Taking Things Further
The sky’s the limit really once you’ve got wireless communication for your robot. One of the really big advantages of having wireless communication on a robot is that you have access to the much more powerful computing resources of a PC. You could use the PC to record data from the robot’s sensors, and possibly even build a map as the robot moves around its environment.
How to send data from a PC by bluetooth to the serial port. Is there any port com emulator? I understand very well the part to program in the arduino board, but what I have to do in the PC part?
It depends on which operating system you’re using i.e. Windows, Linux etc. I left setting up a PC bluetooth connection out of the tutorial, as it’s the kind of thing that requires a tutorial all on its own.
With that in mind, I followed this tutorial here to setup bluetooth as a serial port on Linux (will maybe also work on OS X), and I believe that this tutorial from Sparkfun will work for setting the device up on Windows.
Now, once you have a serial port setup on your operating system, you can perform the communication using your favourite terminal emulation program such as Hyperterminal or RealTerm for Windows, or Cutecom for Linux. If you want to do the communication programmaticaly then again you’ve got a load of options, my personal favourite is to use Python and PySerial.
Anyway, I hope that helps. I got the impression from your question, that setting up the serial port was the main thing you had an issue with, but if you need any more pointers for communication on the PC side, just let me know.
Regards
Alan
Yes you anwser very well to my question!!

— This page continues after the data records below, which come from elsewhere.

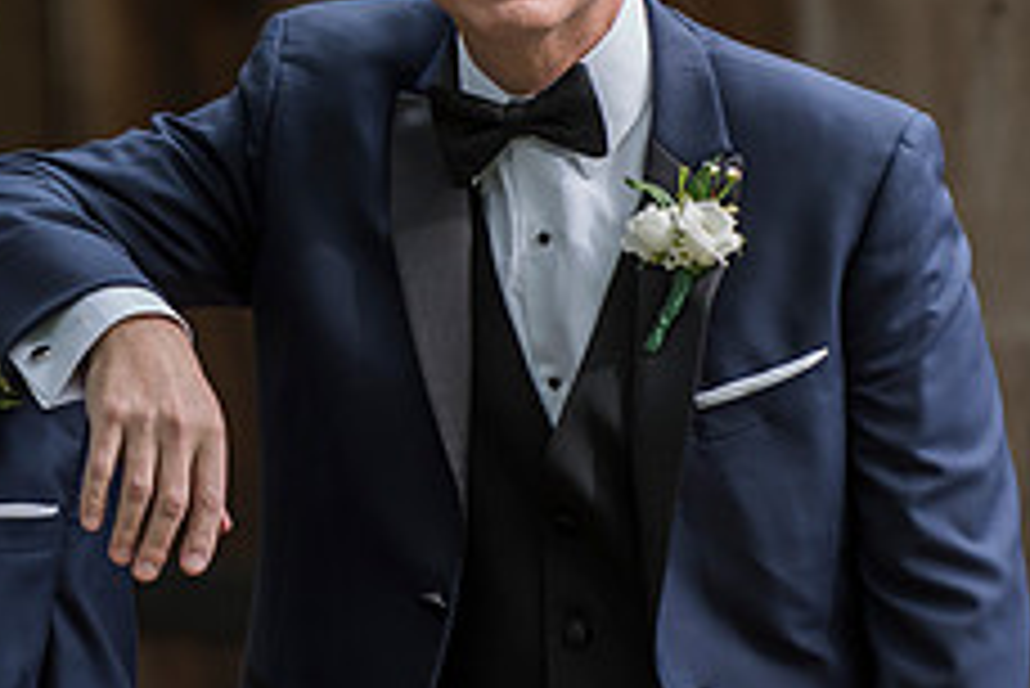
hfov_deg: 4.8
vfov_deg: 3.2
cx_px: 117
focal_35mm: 430
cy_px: 169
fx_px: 12310
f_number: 3.5
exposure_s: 1/500
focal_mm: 170
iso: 400
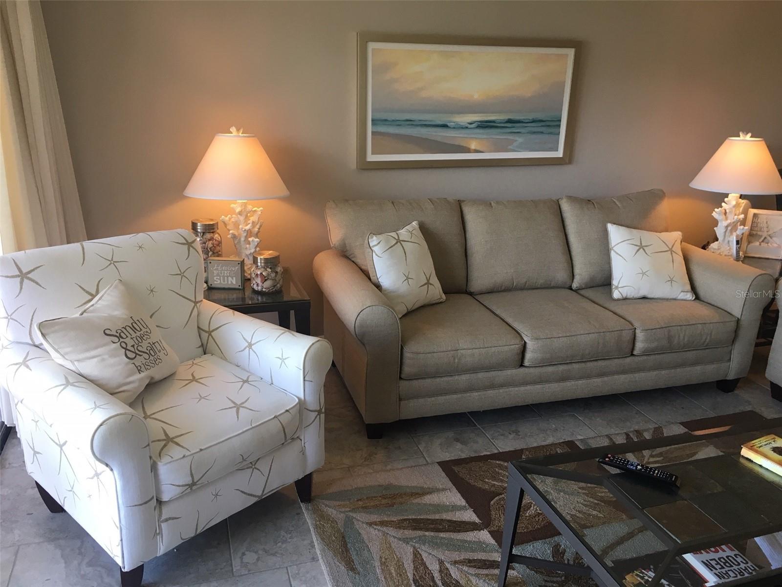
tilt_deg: -17.4
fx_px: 655
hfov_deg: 61.7
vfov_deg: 48.2
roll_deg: -1.4
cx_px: 391
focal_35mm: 29
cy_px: 294
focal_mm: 4.15
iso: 32
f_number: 2.2
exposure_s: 1/30
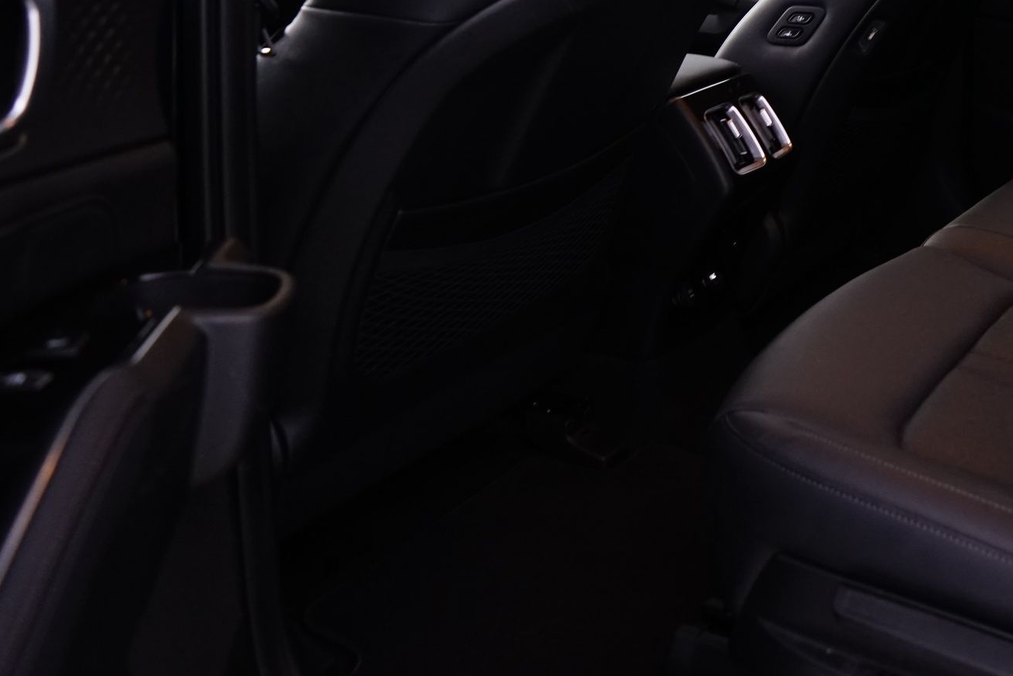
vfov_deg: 28.0
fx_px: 1295
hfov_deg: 40.2
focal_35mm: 46
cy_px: 49
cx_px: 870
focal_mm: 24
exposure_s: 1/10
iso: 1600
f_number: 4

I will read this tuto to setup bluetooth as a serial port on my windows. An after I will use a serial lib in C++.
Thanks!
Glad to help. Let us know how you get on. We’d be very interested to see what you’re working on. You could even post about it in our forums. It’s a bit quiet in there at the moment, so you’d have the honour of being amongst the first.
Was wondering how I change the name for the module, linvor is fine but does not suit my robot. Read a few articles mentioning AT commands but can’t find any information on this bluetooth device. Apart from that its fantastic
Hi Jess,
I haven’t tried these myself, but I think that the commands given here should do what you want. I think that the commands are sent with a serial write, you then wait a bit and should receive a response.
Let me know how you get on.
Regards
Alan